Required Data Table Columns

========= ======== ===== ===========
Name      Type     Units Description
========= ======== ===== ===========
target    char[20]
OPT1 [1]_ int16
V_mag     float32  mag
vdisp     float64  km/s
OPT2 [1]_ float32
========= ======== ===== ===========

.. [1] Optional

Note how .. [1] Optional is added to the bottom. This keeps Sphinx from complaining about undefined footnotes, but also makes it easy for humans to see what this notation means. .. [1] Optional only needs to be added once per file, not once per table.

Optional HDUs

This is a work in progress.


Depending on how data sets are collated, it sometimes happens that sets of strings may be written out to FITS files with different lengths.

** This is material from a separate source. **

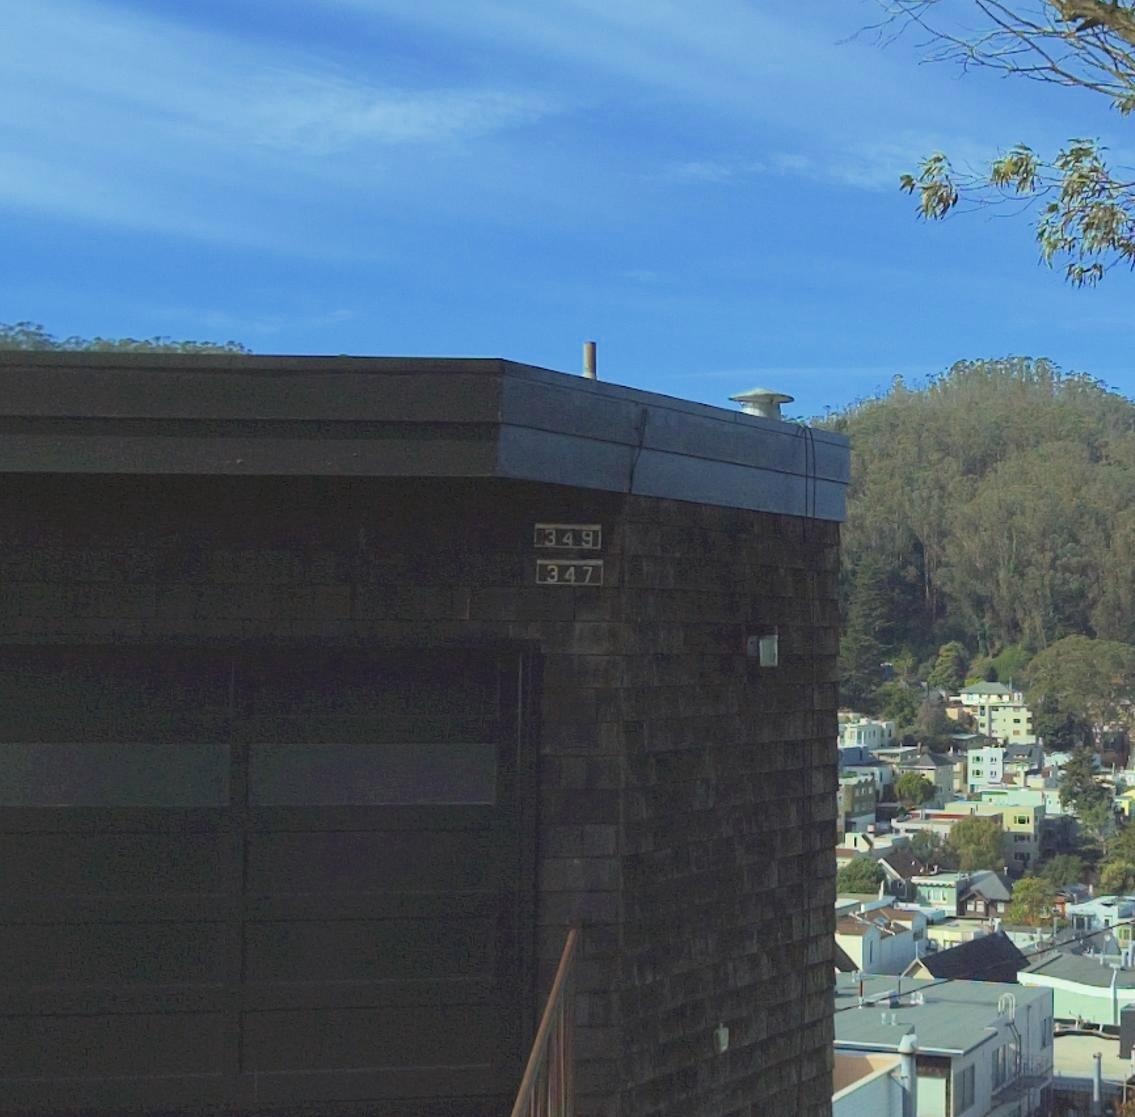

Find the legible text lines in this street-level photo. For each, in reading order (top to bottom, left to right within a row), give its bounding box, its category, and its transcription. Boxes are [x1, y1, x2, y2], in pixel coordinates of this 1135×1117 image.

For example, data files A and B are supposedly identical (same columns, same types, etc.). However data file A has a string-valued column NAME that has values from the set {'one', 'two', 'three'}, while in data file B the same column has values from the set {'one', 'two', 'six'}. When written out, file A has the NAME column represented as char[5] (5A in FITS notation), while file B has the same column represented as char[3] (3A).

To account for differences like this, one can use:

Required Data Table Columns

========= ======== ===== ===========
Name      Type     Units Description
========= ======== ===== ===========
NAME      char[*]
========= ======== ===== ===========

to represent the fact that the actual length of the string doesn’t matter.